Linear Lines Explained- Properties and Equations
What Linear Lines Actually Are
Let's get this straight: a linear line is just a straight line on a graph. That's it. No curves, no loops, no surprises. Every point on the line follows the same basic rule, which is what makes linear equations so predictable and useful.
The word "linear" comes from the Latin linearis, meaning "belonging to a line." You don't need to remember that, but it helps you understand what you're working with.
Linear lines appear everywhere in real life: pricing plans with fixed costs, distance over time at constant speed, conversion rates in currency exchange. If something changes at a steady rate, you're looking at a linear relationship.
Core Properties of Linear Lines
Slope: The Steepness Factor
Slope tells you how steep a line is. You calculate it as rise over run:
Slope = (change in y) / (change in x)
Think of it as "how much does y move when x changes by 1?"
- Positive slope: line goes upward from left to right
- Negative slope: line goes downward from left to right
- Zero slope: horizontal line (y stays constant)
- Undefined slope: vertical line (x stays constant)
Y-Intercept: Where It Crosses the Y-Axis
The y-intercept is the point where your line hits the y-axis. This happens when x = 0. It's often written as (0, b) and represents your starting value or baseline.
X-Intercept: Where It Crosses the X-Axis
The x-intercept is where the line crosses the x-axis. This happens when y = 0. You find it by setting y = 0 in your equation and solving for x.
Parallel vs. Perpendicular Lines
Parallel lines never touch. They have the same slope but different y-intercepts.
Perpendicular lines intersect at a 90-degree angle. Their slopes are negative reciprocals of each other. If one line has slope m, the perpendicular line has slope -1/m.
The Three Forms of Linear Equations
You need to know these three equation forms. Each one highlights different information about the line.
| Form | Equation | What It Shows |
|---|---|---|
| Slope-Intercept | y = mx + b | Slope (m) and y-intercept (b) directly |
| Point-Slope | y - y₁ = m(x - x₁) | Slope and one known point on the line |
| Standard | Ax + By = C | Integer coefficients, no fractions preferred |
Slope-Intercept Form: y = mx + b
This is the most common form. The m is your slope, the b is your y-intercept. If you see an equation and need to graph it quickly, this is the form you want to convert to first.
Example: y = 3x + 2 has slope 3 and crosses the y-axis at (0, 2).
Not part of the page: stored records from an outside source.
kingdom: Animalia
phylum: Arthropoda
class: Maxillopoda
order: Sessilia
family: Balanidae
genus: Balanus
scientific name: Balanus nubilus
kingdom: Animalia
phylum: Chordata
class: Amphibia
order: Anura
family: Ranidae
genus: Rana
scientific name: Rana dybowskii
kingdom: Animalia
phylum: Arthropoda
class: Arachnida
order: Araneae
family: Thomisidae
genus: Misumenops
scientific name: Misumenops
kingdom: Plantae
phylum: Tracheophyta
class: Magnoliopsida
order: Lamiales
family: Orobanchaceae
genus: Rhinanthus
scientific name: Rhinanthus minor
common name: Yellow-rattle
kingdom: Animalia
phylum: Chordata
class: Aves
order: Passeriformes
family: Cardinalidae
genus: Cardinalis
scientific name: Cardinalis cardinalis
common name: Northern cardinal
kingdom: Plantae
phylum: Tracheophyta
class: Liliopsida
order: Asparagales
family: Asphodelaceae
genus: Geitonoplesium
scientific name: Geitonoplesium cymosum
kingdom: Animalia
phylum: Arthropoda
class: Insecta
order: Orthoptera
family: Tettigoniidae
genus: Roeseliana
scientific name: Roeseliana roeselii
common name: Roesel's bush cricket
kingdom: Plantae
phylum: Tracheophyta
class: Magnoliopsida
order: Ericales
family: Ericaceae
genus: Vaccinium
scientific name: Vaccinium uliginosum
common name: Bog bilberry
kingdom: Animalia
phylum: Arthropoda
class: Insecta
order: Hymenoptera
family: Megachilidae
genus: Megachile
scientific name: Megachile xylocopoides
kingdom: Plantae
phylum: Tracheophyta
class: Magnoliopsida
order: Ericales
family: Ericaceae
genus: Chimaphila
Point-Slope Form: y - y₁ = m(x - x₁)
Use this when you know the slope and one point on the line. It's useful for writing equations without first finding the y-intercept.
Example: y - 5 = 2(x - 3) tells you the line passes through (3, 5) with slope 2.
Standard Form: Ax + By = C
A, B, and C are integers. A should be positive. This form makes it easy to find intercepts by plugging in zeros.
Example: 2x + 3y = 12. Set x = 0 to find y-intercept, set y = 0 to find x-intercept.
How to Work With Linear Equations
Finding the Equation From Two Points
Step 1: Calculate the slope using both points.
Step 2: Pick one point and use point-slope form.
Step 3: Simplify to slope-intercept or standard form.
Let's do one: Points (1, 3) and (4, 9)
Slope = (9 - 3) / (4 - 1) = 6/3 = 2
y - 3 = 2(x - 1)
y - 3 = 2x - 2
y = 2x + 1
Done. That's your equation.
Finding the Equation From One Point and Slope
This is simpler. Plug the slope and point into point-slope form, then simplify.
Example: Point (2, 7), slope -3
y - 7 = -3(x - 2)
y - 7 = -3x + 6
y = -3x + 13
Graphing Without a Calculator
Start at the y-intercept. Use the slope to find another point (rise over run). Draw a straight line through both points. That's it.
Example: Graph y = -1/2 x + 4
Start at (0, 4). Slope = -1/2 means go down 1, right 2. That puts you at (2, 3). Draw the line through these points.
Common Mistakes to Avoid
- Confusing slope sign when lines go in opposite directions
- Forgetting that vertical lines have undefined slope, not zero slope
- Mixing up x-intercept and y-intercept calculations
- Not simplifying fractions when writing final answers
- Trying to use slope-intercept form when the line is vertical (it doesn't work)
Quick Reference: Converting Between Forms
| Conversion | Method |
|---|---|
| Standard to Slope-Intercept | Solve for y |
| Slope-Intercept to Standard | Move terms, arrange as Ax + By = C |
| Point-Slope to Slope-Intercept | Distribute and simplify |
Most conversions come down to basic algebra. If you can solve for a variable, you can convert between these forms.